Note: when i set it to not draw any tiles i get 60 fps! I also get 20 fps if i limit to only draw tiles that appear on the screen, but this is still much slower than blitting

Number of tiles i'm trying to draw (64x64): 15,625

Is there any way to test if I am really hardware accelerated?

Should I just go back to blitting?

edit: Does blitting automatically not draw tiles that are not on the screen? that could be the reason why opengl is being so slow!

1
You are doing some things a little odd if you care about performance. Above all, you are passing your texture coordinates as double-precision. 1.0 is no more precise than 1.0f, but GL has to convert 1.0 to single-precision, so that wastes CPU cycles. - Andon M. Coleman

1 Answers

1
votes

If I've understood correctly, you need to draw thousands of these textured quadrangles every frame. The slowdown comes from the multiple OpenGL calls you are making for each quadrangle - at least 16 in the code above.
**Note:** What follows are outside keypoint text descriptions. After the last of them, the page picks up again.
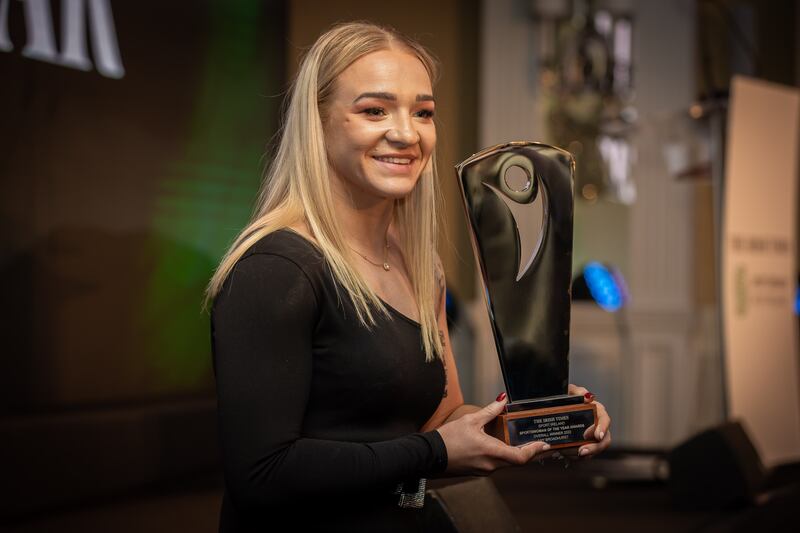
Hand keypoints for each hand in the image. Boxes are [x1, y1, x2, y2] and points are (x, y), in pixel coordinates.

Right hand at [436, 394, 550, 475]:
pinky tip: (503, 446)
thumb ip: (490, 411)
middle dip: (530, 452)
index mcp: (492, 453)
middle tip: (540, 444)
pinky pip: (496, 464)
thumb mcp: (470, 421)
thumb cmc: (448, 439)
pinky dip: (504, 456)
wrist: (429, 456)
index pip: (521, 457)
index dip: (535, 451)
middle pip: (517, 461)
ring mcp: (484, 470)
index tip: (545, 445)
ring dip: (516, 454)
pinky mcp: (478, 470)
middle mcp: (491, 465)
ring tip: (524, 443)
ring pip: (506, 463)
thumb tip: (502, 399)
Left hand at [568, 383, 611, 457]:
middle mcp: (597, 425)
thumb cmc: (566, 398)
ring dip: (586, 454)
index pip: (604, 420)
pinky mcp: (584, 444)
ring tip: (573, 454)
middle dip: (595, 447)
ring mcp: (592, 436)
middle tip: (582, 451)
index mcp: (597, 411)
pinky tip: (567, 455)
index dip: (602, 428)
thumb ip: (577, 391)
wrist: (556, 408)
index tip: (596, 436)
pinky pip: (585, 453)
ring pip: (595, 449)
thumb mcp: (570, 392)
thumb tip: (585, 395)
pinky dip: (577, 456)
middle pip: (604, 439)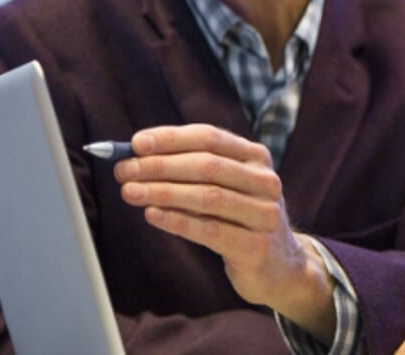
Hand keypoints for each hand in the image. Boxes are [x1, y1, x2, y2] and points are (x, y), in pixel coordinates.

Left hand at [113, 124, 335, 341]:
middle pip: (207, 165)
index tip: (136, 143)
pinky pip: (210, 230)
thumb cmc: (240, 220)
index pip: (210, 137)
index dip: (171, 138)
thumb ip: (194, 169)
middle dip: (160, 166)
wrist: (280, 266)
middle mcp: (265, 181)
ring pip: (208, 197)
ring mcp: (264, 214)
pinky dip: (178, 221)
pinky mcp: (257, 247)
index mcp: (257, 157)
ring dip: (163, 192)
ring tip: (129, 192)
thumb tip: (138, 156)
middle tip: (124, 170)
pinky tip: (152, 215)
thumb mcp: (228, 187)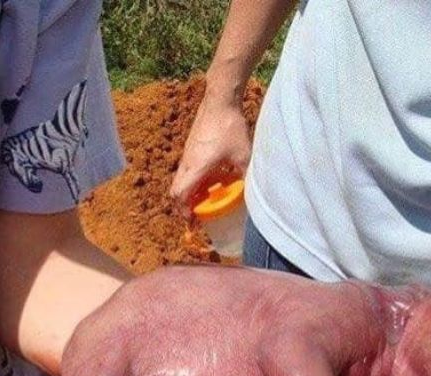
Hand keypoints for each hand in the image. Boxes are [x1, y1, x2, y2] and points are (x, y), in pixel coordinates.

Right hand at [168, 94, 251, 209]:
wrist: (219, 100)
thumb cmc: (228, 127)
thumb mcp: (243, 155)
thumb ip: (246, 174)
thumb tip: (254, 192)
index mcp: (196, 168)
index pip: (179, 195)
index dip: (183, 211)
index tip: (191, 220)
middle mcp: (187, 162)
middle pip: (176, 189)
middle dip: (183, 204)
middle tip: (195, 212)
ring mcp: (187, 153)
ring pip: (181, 178)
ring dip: (188, 191)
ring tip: (204, 197)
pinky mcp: (191, 146)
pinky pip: (187, 168)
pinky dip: (192, 178)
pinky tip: (210, 176)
What you need to do is draw in batches, many more primitives at a time.

To start with, can you merge tiles into bigger units? Any graphics card made in the last decade can handle 16K x 16K texture maps. The more quads you can draw without having to bind a new texture, the better.

Replace the glBegin .. glEnd blocks with vertex arrays. Even in the worst case of still drawing one quad at a time, you can replace the current 10 OpenGL calls with just 2, glVertexPointer and glTexCoordPointer.

Then start merging tile quads into bigger vertex arrays. Instead of having a glTranslatef, add the rect.x and rect.y values directly to each vertex.

The glRotatef is a problem if it really does have to be different for each tile. If it's limited to multiples of 90 degrees then you don't need it, instead just swap the texture coords around. For other values, work out how to use sin and cos to directly rotate the texture coords.

Once you've eliminated the translate and rotate per tile, you can stick all the calculated quadrangle vertex and texture coords into giant vertex arrays and draw the entire map with just two calls.

Hope this helps.

(For real hyper performance you'd probably want to use GPU side vertex buffer objects and shaders, but from your coding style I assume you want to stick with OpenGL 1/2.)